Echó a correr hacia el plato, dirigiéndose al pastor alemán al que había estado apuñalando por la espalda unos momentos antes.

El pastor alemán, ajeno a la traición de Joshua, lo saludó con una babosa sonrisa canina.

Fue un momento feliz. Recuerdo al menos ese detalle.

Respondí al móvil al segundo tono.

—Michelle no puede haber terminado con el asunto del látex —dije—. Apenas son las cinco.

—Tom, tienes que venir —me urgió Miranda. Su voz sonaba extraña, forzada—. Tenemos un problema. Un problema gordo.

—¿Qué problema?

—No es algo de lo que querrías hablar por un teléfono móvil —me advirtió Miranda.

—Es un teléfono digital, Miranda. A prueba de fisgones. ¿Qué es lo que ocurre?

Silencio al otro lado del teléfono.

—¿Miranda?

De repente, Miranda volvió a hablar.

—Michelle está en el hospital, Tom. Es malo. Muy malo.
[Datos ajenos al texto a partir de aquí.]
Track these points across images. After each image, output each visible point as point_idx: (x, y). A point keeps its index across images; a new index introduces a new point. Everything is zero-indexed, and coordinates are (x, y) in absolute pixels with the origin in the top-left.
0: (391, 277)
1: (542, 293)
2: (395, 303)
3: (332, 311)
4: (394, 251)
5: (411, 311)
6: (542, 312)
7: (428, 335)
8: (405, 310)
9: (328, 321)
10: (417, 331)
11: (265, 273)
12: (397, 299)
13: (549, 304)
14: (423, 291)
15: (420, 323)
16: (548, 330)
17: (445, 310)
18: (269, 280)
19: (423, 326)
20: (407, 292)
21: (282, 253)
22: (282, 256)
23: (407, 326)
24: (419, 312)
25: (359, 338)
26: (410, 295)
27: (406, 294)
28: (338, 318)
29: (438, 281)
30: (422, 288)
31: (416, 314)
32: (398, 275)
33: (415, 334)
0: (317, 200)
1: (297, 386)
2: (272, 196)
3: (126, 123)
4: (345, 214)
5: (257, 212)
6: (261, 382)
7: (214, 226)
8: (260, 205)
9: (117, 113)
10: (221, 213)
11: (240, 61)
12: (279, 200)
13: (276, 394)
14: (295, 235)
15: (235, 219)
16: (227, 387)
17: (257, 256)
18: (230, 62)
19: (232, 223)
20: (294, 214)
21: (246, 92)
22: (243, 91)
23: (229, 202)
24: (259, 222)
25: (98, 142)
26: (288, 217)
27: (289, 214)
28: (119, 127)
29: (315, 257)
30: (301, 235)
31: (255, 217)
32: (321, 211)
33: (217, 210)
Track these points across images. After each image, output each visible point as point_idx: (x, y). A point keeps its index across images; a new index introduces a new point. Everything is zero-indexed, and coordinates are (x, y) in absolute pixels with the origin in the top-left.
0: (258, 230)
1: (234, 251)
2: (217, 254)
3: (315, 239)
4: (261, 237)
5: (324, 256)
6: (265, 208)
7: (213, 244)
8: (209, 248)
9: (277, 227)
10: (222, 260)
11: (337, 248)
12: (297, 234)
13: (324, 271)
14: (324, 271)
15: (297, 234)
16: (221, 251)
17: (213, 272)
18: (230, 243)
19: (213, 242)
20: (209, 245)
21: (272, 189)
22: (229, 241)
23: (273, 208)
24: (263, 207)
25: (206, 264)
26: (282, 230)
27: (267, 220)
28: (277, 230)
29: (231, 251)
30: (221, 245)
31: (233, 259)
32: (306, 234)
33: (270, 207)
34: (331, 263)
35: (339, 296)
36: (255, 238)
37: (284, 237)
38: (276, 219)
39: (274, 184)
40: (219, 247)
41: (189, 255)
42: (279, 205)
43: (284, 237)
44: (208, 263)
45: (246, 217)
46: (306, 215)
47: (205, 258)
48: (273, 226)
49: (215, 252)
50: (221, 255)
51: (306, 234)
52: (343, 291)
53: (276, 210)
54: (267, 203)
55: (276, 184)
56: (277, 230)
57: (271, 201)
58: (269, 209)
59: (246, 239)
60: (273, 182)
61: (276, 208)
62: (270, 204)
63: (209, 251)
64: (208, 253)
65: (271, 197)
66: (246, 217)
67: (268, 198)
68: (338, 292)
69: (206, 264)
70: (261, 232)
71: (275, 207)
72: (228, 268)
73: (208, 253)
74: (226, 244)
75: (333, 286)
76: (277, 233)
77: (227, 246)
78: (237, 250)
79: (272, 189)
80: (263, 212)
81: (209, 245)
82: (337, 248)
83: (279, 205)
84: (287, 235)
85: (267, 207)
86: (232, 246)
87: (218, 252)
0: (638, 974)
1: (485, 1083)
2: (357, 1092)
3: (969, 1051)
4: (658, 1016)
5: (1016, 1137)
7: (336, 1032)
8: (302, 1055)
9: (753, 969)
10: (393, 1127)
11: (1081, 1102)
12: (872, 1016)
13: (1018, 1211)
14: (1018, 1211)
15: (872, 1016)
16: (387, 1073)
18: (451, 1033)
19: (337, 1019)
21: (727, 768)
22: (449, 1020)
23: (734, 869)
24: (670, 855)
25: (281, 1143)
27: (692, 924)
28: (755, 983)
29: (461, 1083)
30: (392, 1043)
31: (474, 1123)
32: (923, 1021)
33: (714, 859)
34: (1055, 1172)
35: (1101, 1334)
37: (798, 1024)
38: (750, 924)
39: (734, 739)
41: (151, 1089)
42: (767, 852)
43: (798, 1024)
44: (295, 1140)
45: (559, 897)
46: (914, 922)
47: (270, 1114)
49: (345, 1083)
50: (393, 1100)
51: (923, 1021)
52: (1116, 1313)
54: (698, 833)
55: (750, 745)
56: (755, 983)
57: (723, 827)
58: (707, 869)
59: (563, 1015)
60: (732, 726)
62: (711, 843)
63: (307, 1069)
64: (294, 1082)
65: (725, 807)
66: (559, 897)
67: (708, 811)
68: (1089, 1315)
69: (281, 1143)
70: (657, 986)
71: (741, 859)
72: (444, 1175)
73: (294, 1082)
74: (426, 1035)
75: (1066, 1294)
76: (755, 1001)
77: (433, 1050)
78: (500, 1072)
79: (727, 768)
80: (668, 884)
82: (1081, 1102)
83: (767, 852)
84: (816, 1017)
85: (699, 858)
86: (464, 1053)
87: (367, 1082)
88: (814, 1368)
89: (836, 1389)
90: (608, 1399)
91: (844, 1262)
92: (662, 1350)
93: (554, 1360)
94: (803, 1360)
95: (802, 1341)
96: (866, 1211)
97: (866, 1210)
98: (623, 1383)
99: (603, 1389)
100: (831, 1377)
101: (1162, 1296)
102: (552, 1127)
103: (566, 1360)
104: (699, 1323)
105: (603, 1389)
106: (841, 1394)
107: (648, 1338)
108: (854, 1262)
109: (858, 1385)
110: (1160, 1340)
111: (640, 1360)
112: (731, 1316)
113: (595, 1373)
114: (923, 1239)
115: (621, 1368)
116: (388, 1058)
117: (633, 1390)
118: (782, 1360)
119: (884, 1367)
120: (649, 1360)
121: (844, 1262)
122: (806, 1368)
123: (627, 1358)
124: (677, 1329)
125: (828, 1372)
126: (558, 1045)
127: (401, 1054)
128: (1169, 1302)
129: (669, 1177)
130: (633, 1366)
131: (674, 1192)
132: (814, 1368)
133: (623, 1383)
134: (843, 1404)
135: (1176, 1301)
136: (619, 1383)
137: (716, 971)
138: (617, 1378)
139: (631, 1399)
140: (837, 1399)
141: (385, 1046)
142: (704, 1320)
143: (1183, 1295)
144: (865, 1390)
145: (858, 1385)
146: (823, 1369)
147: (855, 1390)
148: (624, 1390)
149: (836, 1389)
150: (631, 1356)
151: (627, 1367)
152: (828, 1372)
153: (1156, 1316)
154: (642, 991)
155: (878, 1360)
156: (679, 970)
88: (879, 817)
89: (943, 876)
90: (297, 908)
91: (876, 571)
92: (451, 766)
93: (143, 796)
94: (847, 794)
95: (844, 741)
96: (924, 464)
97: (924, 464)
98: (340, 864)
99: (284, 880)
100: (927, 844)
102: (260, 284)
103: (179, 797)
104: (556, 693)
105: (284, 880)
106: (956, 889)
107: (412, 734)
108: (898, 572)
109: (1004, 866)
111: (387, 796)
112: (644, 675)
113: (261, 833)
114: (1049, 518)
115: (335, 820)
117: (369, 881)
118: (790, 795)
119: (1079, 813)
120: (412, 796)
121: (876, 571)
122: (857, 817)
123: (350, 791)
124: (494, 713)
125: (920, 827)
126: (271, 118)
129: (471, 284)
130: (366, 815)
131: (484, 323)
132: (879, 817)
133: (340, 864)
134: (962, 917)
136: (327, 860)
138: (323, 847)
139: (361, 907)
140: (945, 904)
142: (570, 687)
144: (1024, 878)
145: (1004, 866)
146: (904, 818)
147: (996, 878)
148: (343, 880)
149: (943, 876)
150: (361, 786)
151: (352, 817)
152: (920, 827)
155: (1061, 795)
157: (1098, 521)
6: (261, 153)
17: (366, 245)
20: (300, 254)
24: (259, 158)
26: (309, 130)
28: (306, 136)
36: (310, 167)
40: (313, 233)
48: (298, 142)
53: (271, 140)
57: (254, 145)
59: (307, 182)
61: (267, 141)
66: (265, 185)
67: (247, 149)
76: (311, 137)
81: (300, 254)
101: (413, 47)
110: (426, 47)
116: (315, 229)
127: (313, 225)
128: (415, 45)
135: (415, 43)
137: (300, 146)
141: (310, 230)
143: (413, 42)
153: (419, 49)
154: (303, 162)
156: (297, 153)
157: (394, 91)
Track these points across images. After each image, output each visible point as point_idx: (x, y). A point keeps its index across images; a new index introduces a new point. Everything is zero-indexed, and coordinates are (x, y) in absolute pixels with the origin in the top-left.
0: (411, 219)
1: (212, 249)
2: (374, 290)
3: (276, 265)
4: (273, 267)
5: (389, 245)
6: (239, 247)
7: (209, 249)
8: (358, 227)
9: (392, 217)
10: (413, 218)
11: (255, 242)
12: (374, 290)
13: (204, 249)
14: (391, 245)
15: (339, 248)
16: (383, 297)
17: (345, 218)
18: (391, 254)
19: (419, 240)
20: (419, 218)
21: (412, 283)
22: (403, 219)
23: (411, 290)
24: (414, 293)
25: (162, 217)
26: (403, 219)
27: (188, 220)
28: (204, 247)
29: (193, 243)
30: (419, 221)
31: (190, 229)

Creen que tiene lesiones cerebrales. Piensan que puede morir. Le acaban de poner un respirador y están tratando de decidir qué hacer a continuación. Tienes que venir, Tom. Está en el hospital Valle de Pomo na. Está saliendo de la 10. Date prisa.

—Muy bien —dije—. Voy para allá, Miranda.

—Date prisa, Tom.

—Lo haré.

—Date prisa —repitió, y entonces colgó.

Después de que colgara me di cuenta de que su voz sonaba rara porque había estado llorando.